Observation data (J2000 epoch)
- Constellation: Perseus
- Right ascension: 03^{h} 12^{m} 33.1263^{s}
- Declination: +39° 19′ 07.993″
- Redshift: 0.014640
- Heliocentric radial velocity: 4389 ± 7 km/s
- Distance: 202.9 ± 14.2 Mly (62.22 ± 4.36 Mpc)
- Group or cluster: NGC 1207 Group (LGG 83)
- Apparent magnitude (V): 13.2

Characteristics
- Type: Sb
- Size: ~141,400 ly (43.35 kpc) (estimated)
- Apparent size (V): 1.8′ × 0.6′

Other designations
- IRAS 03093+3907, 2MASX J03123310+3919081, NGC 1235, UGC 2586, MCG +06-08-003, PGC 11955, CGCG 524-065

= NGC 1233 =

Galaxy in the constellation Perseus

NGC 1233 (also listed as NGC 1235) is a spiral galaxy in the constellation of Perseus. Its velocity with respect to the cosmic microwave background is 4218 ± 14 km/s, which corresponds to a Hubble distance of 62.22 ± 4.36 Mpc. In addition, three non redshift measurements give a distance of 64.800 ± 0.656 Mpc.
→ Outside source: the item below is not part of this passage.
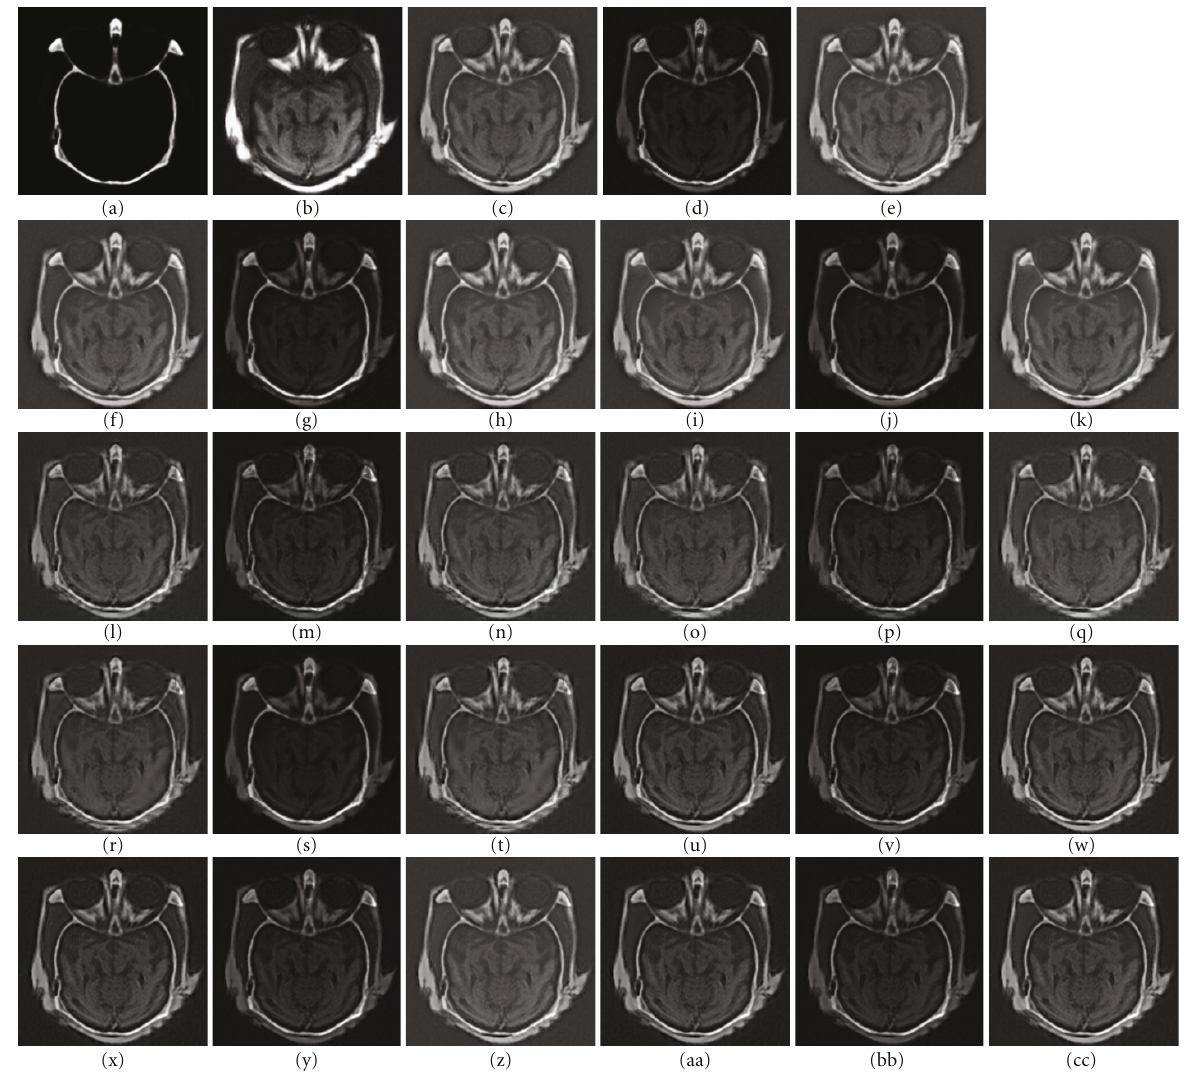
Figure 11: (a) and (b) Original “brain” source images, image fusion results using (c) LP/AM, (d) LIP-LP/AM, (e) PL-LP/AM, (f) LP/BK, (g) LIP-LP/BK, (h) PL-LP/BK, (i) LP/RB, (j) LIP-LP/RB, (k) PL-LP/RB, (l) DWT/AM, (m) LIP-DWT/AM, (n) PL-DWT/AM, (o) DWT/BK, (p) LIP-DWT/BK, (q) PL-DWT/BK, (r) DWT/RB, (s) LIP-DWT/RB, (t) PL-DWT/RB, (u) SWT/AM, (v) LIP-SWT/AM, (w) PL-SWT/AM, (x) SWT/BK, (y) LIP-SWT/BK, (z) PL-SWT /BK, (aa) SWT/RB, (bb) LIP-SWT/RB, (cc) PL-SWT/RB.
The galaxy was discovered by French astronomer Édouard Stephan on 10 December 1871. It is also thought to have been observed by Lewis Swift on 21 October 1886, and later listed as NGC 1235.

== Supernovae ==
Three supernovae have been observed in NGC 1233:
- SN 2009lj (Type Ic, mag. 19) was discovered by the Lick Observatory Supernova Search (LOSS) on 13 November 2009.
- SN 2017lf (Type Ia, mag. 17.3) was discovered by the Tsinghua-NAOC Transient Survey (TNTS) on 22 January 2017.
- SN 2022bqi (Type II, mag. 17) was discovered by Giancarlo Cortini on 7 February 2022.

== NGC 1207 Group ==
NGC 1233 is a part of the 3 member NGC 1207 group (also known as LGG 83). The other two galaxies in the group are NGC 1207 and UGC 2604.